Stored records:
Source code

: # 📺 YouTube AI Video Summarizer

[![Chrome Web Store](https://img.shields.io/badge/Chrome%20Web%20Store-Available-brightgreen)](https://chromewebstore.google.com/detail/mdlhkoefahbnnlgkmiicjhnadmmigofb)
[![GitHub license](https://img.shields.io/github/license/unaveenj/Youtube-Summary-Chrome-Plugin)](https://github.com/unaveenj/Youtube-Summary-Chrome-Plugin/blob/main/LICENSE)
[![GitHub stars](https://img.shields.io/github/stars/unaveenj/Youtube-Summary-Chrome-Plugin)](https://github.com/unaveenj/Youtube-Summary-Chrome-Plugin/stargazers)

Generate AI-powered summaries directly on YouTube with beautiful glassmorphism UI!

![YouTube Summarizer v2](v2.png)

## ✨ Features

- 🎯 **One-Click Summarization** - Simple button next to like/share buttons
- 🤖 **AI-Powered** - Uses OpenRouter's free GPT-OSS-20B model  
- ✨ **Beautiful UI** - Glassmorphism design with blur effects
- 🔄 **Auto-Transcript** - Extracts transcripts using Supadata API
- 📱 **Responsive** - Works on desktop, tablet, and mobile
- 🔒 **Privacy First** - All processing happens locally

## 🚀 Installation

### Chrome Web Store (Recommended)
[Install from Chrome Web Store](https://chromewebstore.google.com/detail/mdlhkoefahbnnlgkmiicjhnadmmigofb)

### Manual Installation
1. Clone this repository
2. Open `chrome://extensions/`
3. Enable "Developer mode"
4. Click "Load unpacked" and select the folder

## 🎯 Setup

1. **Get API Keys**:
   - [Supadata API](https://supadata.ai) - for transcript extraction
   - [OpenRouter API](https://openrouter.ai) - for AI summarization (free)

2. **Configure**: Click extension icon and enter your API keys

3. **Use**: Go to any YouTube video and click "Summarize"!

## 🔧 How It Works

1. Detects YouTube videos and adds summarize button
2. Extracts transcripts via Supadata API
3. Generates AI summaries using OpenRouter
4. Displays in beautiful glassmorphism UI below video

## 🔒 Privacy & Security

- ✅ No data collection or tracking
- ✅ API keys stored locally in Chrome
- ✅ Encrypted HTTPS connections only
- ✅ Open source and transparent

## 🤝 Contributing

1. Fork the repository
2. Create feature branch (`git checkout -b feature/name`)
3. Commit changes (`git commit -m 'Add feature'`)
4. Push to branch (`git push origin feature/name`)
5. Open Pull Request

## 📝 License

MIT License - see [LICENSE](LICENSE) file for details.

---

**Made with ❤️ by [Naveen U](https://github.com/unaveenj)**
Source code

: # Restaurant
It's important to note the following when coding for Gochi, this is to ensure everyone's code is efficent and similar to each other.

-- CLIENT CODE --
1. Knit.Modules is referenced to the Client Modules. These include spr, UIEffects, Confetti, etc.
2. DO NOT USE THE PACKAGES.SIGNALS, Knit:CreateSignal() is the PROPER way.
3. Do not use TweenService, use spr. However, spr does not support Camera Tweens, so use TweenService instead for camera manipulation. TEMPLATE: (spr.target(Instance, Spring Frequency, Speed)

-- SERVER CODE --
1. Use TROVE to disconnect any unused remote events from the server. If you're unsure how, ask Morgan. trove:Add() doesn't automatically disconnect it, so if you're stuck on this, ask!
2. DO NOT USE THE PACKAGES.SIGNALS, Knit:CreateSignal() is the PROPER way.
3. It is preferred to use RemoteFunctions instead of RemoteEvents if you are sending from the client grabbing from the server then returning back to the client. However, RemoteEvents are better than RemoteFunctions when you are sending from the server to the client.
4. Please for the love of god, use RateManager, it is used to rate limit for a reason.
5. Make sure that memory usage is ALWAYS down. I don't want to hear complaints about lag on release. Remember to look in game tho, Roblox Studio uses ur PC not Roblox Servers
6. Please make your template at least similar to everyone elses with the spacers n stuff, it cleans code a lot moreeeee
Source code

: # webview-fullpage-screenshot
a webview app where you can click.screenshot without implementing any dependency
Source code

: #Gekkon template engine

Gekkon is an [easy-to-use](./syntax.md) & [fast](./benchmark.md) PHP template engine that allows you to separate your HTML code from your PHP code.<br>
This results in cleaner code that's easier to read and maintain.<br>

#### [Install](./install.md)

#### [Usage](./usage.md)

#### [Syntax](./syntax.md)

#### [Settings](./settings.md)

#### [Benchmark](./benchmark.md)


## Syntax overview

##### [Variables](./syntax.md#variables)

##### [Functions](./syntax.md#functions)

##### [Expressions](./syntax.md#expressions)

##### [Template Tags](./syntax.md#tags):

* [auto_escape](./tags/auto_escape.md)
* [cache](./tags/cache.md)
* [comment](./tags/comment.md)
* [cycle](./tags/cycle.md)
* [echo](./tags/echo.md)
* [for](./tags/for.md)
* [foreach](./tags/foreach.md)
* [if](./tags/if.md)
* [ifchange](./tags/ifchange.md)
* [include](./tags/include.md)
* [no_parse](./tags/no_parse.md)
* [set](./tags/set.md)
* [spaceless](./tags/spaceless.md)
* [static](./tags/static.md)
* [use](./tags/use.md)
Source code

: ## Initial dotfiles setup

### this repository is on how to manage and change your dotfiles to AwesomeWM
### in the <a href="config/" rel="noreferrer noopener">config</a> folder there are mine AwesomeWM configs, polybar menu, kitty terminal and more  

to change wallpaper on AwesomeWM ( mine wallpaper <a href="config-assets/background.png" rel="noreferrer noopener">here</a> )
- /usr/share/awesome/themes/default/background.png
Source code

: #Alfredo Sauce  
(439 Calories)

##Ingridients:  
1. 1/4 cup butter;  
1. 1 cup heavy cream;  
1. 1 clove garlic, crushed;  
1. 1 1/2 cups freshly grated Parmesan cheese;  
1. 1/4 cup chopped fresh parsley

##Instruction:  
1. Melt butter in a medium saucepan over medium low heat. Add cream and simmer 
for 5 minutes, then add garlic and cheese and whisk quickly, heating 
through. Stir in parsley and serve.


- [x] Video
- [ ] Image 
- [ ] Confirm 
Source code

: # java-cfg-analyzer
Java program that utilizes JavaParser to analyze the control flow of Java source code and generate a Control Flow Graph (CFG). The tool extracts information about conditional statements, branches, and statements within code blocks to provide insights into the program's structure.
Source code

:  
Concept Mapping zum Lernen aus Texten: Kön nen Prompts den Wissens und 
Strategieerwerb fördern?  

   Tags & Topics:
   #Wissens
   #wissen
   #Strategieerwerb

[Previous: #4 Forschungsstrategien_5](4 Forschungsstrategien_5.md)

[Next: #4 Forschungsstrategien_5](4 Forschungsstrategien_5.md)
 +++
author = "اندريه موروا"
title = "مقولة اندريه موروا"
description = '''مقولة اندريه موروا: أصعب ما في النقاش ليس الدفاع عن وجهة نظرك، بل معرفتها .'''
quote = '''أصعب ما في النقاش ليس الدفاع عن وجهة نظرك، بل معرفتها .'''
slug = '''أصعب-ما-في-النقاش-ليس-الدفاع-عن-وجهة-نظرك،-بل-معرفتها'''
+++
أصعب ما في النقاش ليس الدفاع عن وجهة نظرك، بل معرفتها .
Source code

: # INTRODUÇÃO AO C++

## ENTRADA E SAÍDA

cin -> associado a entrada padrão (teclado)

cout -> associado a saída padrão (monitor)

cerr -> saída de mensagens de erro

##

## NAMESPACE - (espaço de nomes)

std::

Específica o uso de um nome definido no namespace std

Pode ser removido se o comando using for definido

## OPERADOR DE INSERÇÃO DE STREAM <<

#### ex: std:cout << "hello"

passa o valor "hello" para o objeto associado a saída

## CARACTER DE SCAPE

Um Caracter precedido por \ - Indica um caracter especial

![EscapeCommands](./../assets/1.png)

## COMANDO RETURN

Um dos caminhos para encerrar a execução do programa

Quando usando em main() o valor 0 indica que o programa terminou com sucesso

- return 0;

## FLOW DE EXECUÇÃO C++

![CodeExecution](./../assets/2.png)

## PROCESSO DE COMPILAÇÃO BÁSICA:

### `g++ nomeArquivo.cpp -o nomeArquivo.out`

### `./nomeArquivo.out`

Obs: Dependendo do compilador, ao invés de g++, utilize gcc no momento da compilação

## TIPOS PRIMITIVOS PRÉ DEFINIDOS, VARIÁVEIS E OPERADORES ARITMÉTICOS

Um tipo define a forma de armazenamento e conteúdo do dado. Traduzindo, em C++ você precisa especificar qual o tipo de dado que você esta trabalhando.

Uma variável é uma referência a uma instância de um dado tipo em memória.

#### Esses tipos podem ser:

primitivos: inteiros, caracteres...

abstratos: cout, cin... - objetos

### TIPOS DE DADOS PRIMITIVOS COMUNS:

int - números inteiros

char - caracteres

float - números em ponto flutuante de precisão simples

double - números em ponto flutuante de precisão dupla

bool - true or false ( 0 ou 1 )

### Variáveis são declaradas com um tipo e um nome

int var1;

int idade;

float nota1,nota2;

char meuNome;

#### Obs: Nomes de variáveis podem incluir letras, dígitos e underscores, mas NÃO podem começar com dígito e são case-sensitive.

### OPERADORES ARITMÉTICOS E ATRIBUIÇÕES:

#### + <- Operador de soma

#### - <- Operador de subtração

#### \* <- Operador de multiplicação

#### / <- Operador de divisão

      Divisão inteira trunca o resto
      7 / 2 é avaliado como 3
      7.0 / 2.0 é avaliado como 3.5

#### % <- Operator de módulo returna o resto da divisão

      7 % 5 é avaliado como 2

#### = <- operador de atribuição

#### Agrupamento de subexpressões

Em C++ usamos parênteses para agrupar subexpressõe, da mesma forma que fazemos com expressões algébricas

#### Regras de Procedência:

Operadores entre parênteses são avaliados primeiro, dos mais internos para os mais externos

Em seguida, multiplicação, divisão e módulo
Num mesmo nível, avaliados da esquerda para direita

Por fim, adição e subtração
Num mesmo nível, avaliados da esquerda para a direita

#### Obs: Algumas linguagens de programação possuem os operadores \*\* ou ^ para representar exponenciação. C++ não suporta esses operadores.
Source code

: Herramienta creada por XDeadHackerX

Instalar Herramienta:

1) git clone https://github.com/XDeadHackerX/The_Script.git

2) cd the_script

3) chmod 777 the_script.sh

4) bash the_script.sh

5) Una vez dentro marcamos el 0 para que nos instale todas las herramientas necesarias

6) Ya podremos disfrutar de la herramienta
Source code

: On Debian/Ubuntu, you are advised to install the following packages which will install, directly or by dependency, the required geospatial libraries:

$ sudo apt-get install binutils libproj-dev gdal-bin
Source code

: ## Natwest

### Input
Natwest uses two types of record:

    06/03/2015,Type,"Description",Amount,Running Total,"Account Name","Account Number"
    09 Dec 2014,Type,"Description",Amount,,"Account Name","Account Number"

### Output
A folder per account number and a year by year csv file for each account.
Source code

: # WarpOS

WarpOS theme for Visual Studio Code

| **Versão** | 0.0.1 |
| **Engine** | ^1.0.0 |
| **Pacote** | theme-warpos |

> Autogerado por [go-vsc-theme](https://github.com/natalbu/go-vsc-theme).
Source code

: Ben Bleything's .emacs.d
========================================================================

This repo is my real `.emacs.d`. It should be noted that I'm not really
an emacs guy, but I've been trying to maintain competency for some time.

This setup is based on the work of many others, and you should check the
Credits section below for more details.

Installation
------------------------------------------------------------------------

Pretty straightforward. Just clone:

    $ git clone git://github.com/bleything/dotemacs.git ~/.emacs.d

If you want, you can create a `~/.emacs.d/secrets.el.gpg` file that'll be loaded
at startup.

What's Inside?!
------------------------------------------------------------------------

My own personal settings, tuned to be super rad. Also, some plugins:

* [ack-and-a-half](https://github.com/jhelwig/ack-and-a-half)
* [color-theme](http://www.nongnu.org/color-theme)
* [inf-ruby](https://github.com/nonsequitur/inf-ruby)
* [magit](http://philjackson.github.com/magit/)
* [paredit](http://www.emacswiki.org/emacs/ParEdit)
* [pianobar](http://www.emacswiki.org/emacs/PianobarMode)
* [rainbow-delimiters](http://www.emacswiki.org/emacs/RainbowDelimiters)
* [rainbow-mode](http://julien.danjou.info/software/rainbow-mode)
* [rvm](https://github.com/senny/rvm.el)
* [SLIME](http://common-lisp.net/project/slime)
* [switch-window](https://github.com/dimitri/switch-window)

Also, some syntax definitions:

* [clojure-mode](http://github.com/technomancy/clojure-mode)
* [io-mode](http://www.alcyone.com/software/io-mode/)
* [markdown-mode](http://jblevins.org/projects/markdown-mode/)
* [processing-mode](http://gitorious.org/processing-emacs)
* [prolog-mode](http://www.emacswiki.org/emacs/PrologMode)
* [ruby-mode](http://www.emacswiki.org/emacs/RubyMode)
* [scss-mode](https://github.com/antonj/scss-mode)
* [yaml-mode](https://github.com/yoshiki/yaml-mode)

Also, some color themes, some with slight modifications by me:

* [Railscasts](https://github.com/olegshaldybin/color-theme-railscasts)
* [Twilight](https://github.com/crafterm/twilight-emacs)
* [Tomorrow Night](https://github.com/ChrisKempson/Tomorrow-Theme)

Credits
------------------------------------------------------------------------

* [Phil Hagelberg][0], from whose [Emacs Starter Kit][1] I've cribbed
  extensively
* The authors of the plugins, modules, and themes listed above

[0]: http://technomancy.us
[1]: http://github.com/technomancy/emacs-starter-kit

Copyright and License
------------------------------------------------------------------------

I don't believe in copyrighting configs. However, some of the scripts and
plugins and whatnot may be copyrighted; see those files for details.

ACTIVITY: Switch "folder" to "directory" in the lines of the listing from the one with "#### [Syntax](./syntax.md)" through the one with "(439 Calories)", and write out only those lines with nothing else changed.

SOLUTION:
#### [Syntax](./syntax.md)

#### [Settings](./settings.md)

#### [Benchmark](./benchmark.md)


## Syntax overview

##### [Variables](./syntax.md#variables)

##### [Functions](./syntax.md#functions)

##### [Expressions](./syntax.md#expressions)

##### [Template Tags](./syntax.md#tags):

* [auto_escape](./tags/auto_escape.md)
* [cache](./tags/cache.md)
* [comment](./tags/comment.md)
* [cycle](./tags/cycle.md)
* [echo](./tags/echo.md)
* [for](./tags/for.md)
* [foreach](./tags/foreach.md)
* [if](./tags/if.md)
* [ifchange](./tags/ifchange.md)
* [include](./tags/include.md)
* [no_parse](./tags/no_parse.md)
* [set](./tags/set.md)
* [spaceless](./tags/spaceless.md)
* [static](./tags/static.md)
* [use](./tags/use.md)
Source code

: ## Initial dotfiles setup

### this repository is on how to manage and change your dotfiles to AwesomeWM
### in the <a href="config/" rel="noreferrer noopener">config</a> directory there are mine AwesomeWM configs, polybar menu, kitty terminal and more  

to change wallpaper on AwesomeWM ( mine wallpaper <a href="config-assets/background.png" rel="noreferrer noopener">here</a> )
- /usr/share/awesome/themes/default/background.png
Source code

: #Alfredo Sauce  
(439 Calories)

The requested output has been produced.